> _Problem requirements_:
Show all lines from the data that include the word "Tumor".

> _Source material_:
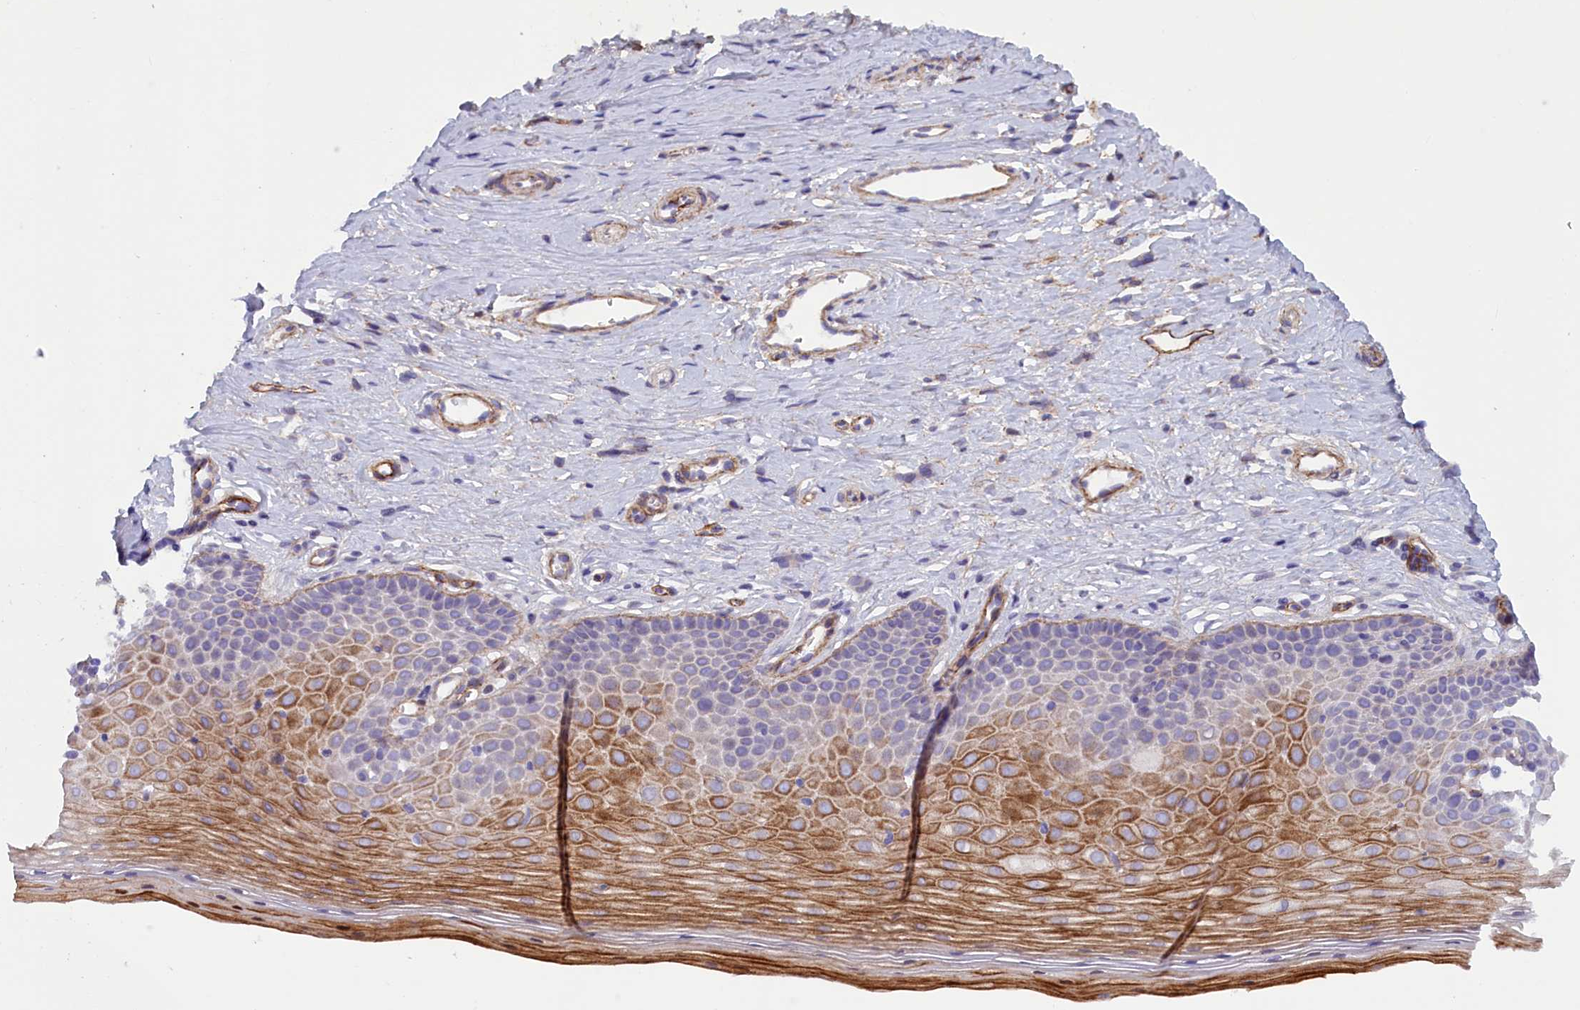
{"staining": {"intensity": "strong", "quantity": "<25%", "location": "cytoplasmic/membranous,nuclear"}, "tissue": "cervix", "cell_type": "Glandular cells", "image_type": "normal", "snomed": [{"axis": "morphology", "description": "Normal tissue, NOS"}, {"axis": "topography", "description": "Cervix"}], "caption": "IHC (DAB (3,3'-diaminobenzidine)) staining of normal human cervix shows strong cytoplasmic/membranous,nuclear protein positivity in about <25% of glandular cells.", "gene": "LOXL1", "patient": {"sex": "female", "age": 36}}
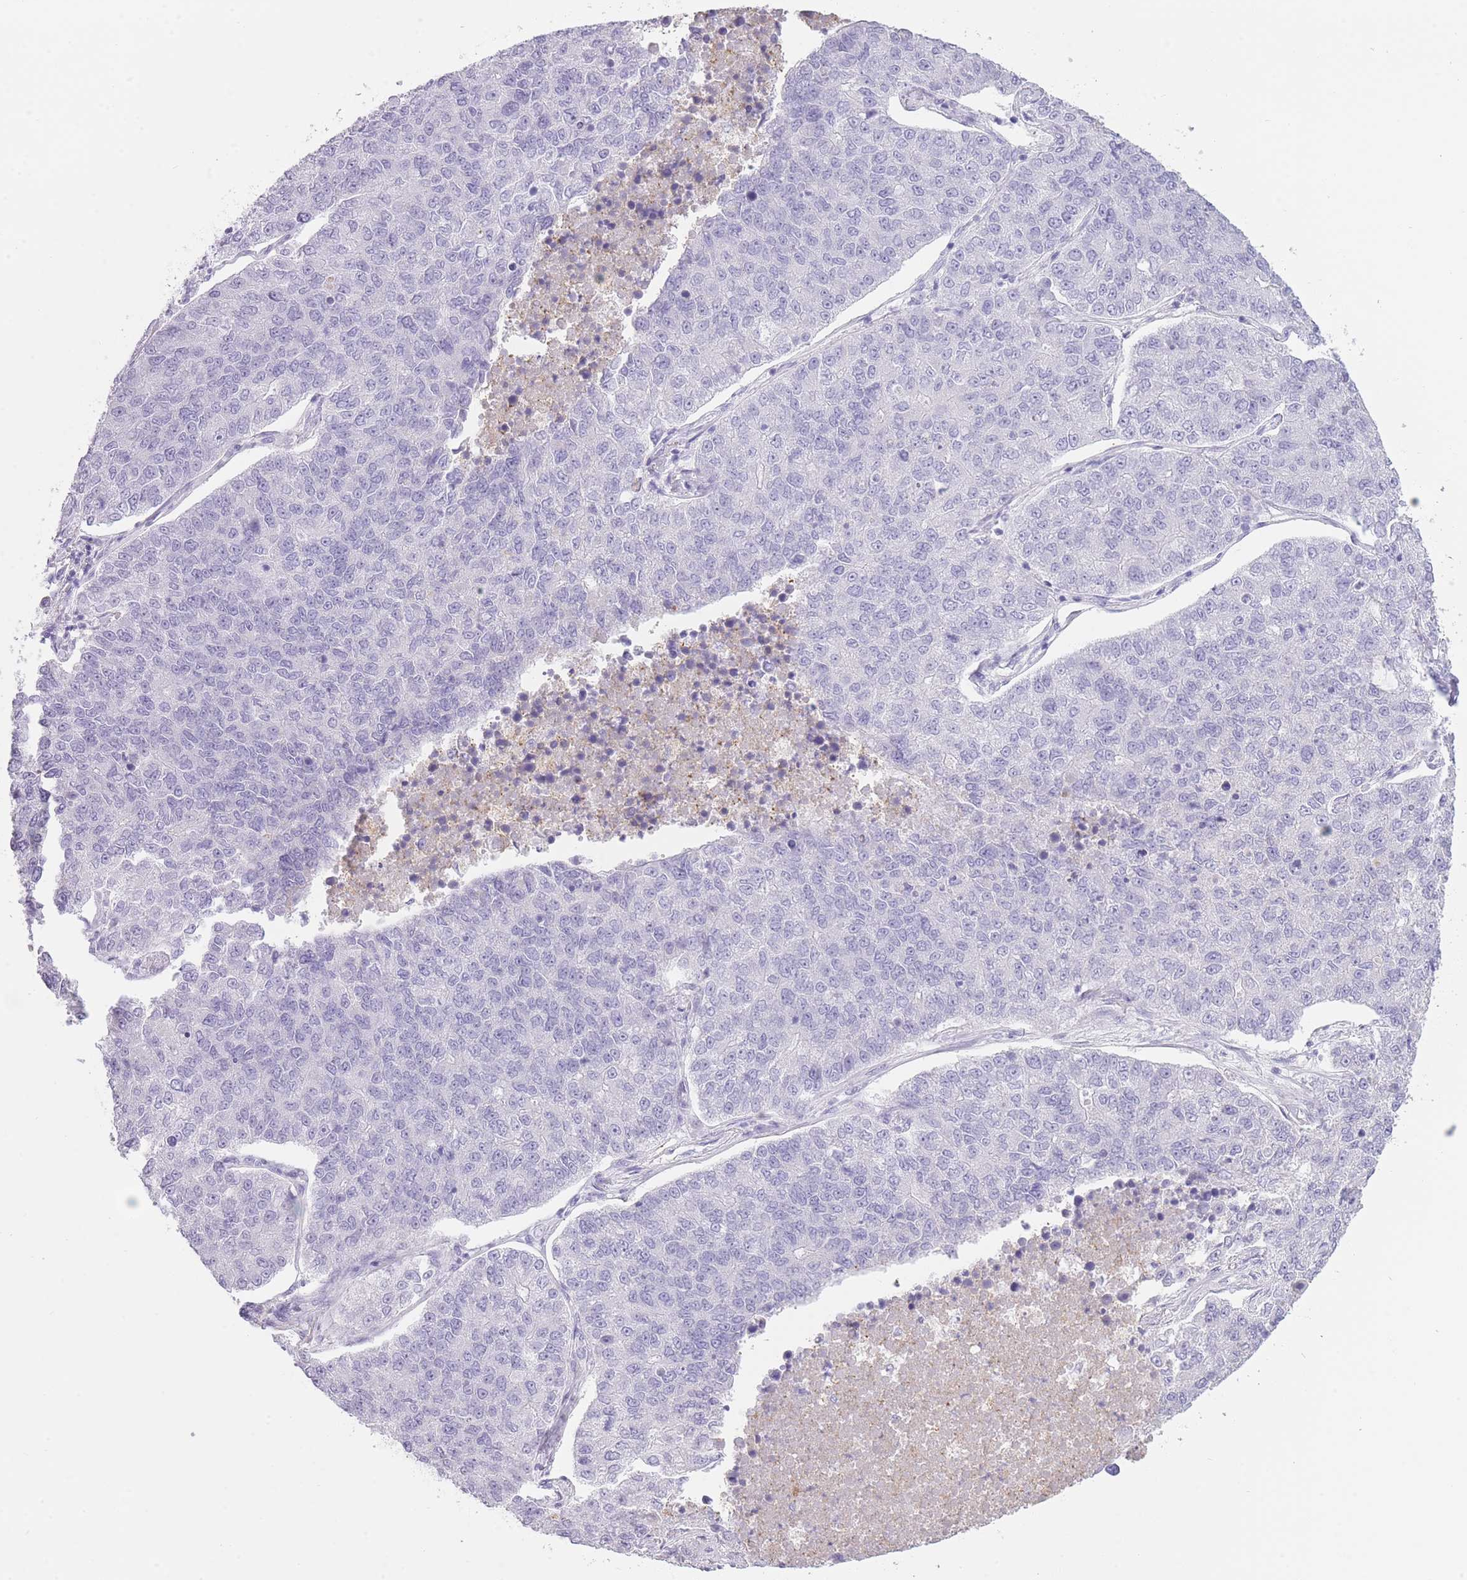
{"staining": {"intensity": "weak", "quantity": "<25%", "location": "cytoplasmic/membranous,nuclear"}, "tissue": "lung cancer", "cell_type": "Tumor cells", "image_type": "cancer", "snomed": [{"axis": "morphology", "description": "Adenocarcinoma, NOS"}, {"axis": "topography", "description": "Lung"}], "caption": "Lung cancer was stained to show a protein in brown. There is no significant positivity in tumor cells.", "gene": "AP3S2", "patient": {"sex": "male", "age": 49}}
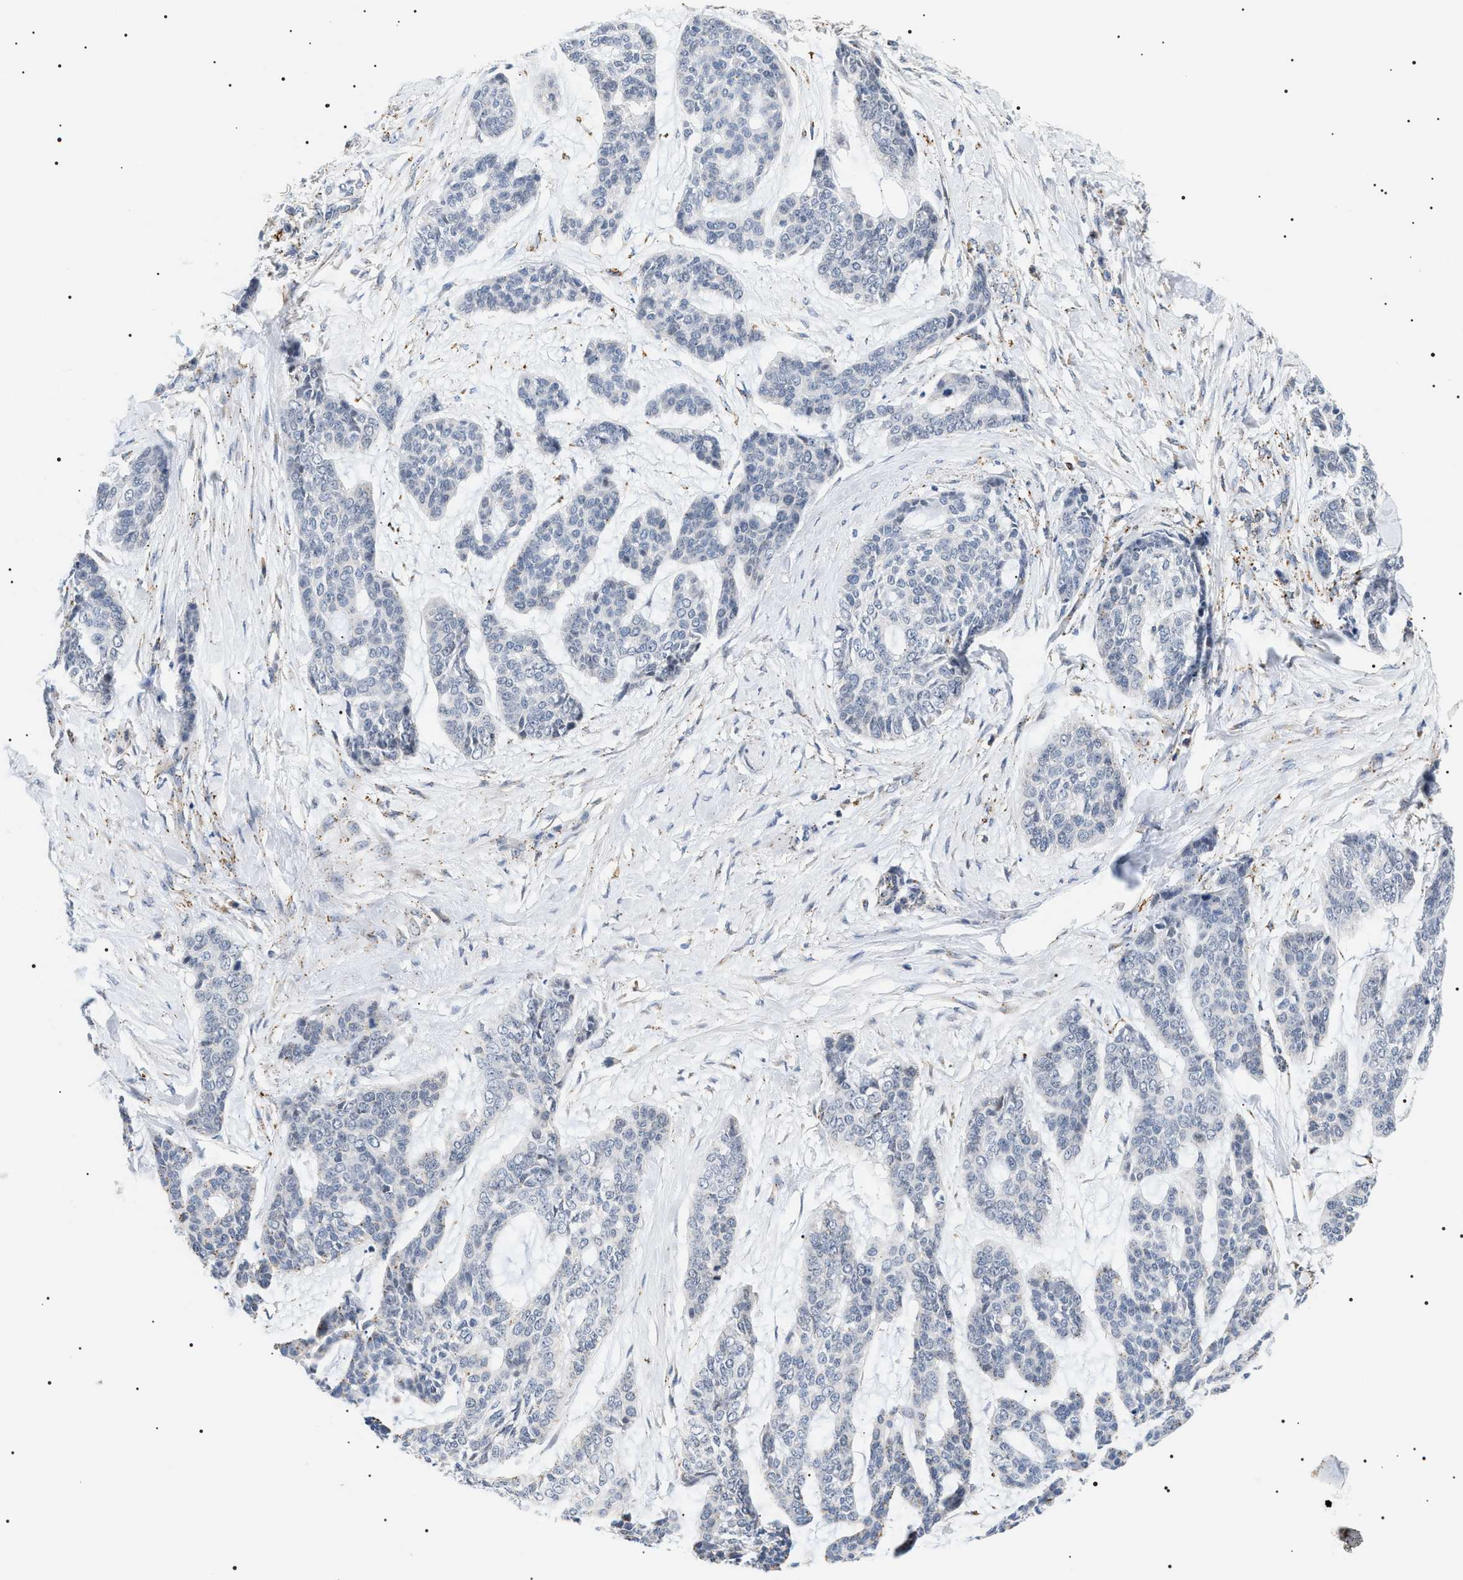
{"staining": {"intensity": "negative", "quantity": "none", "location": "none"}, "tissue": "skin cancer", "cell_type": "Tumor cells", "image_type": "cancer", "snomed": [{"axis": "morphology", "description": "Basal cell carcinoma"}, {"axis": "topography", "description": "Skin"}], "caption": "This is a photomicrograph of IHC staining of basal cell carcinoma (skin), which shows no expression in tumor cells. (DAB (3,3'-diaminobenzidine) IHC, high magnification).", "gene": "HSD17B11", "patient": {"sex": "female", "age": 64}}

> _Response area_:
{"staining": {"intensity": "weak", "quantity": "<25%", "location": "cytoplasmic/membranous,nuclear"}, "tissue": "lung cancer", "cell_type": "Tumor cells", "image_type": "cancer", "snomed": [{"axis": "morphology", "description": "Adenocarcinoma, NOS"}, {"axis": "topography", "description": "Lung"}], "caption": "Lung cancer was stained to show a protein in brown. There is no significant positivity in tumor cells.", "gene": "AP3S2", "patient": {"sex": "male", "age": 49}}
{"staining": {"intensity": "negative", "quantity": "none", "location": "none"}, "tissue": "skin cancer", "cell_type": "Tumor cells", "image_type": "cancer", "snomed": [{"axis": "morphology", "description": "Basal cell carcinoma"}, {"axis": "topography", "description": "Skin"}], "caption": "This is a photomicrograph of IHC staining of basal cell carcinoma (skin), which shows no expression in tumor cells. (DAB (3,3'-diaminobenzidine) IHC, high magnification).", "gene": "HSD17B11", "patient": {"sex": "female", "age": 64}}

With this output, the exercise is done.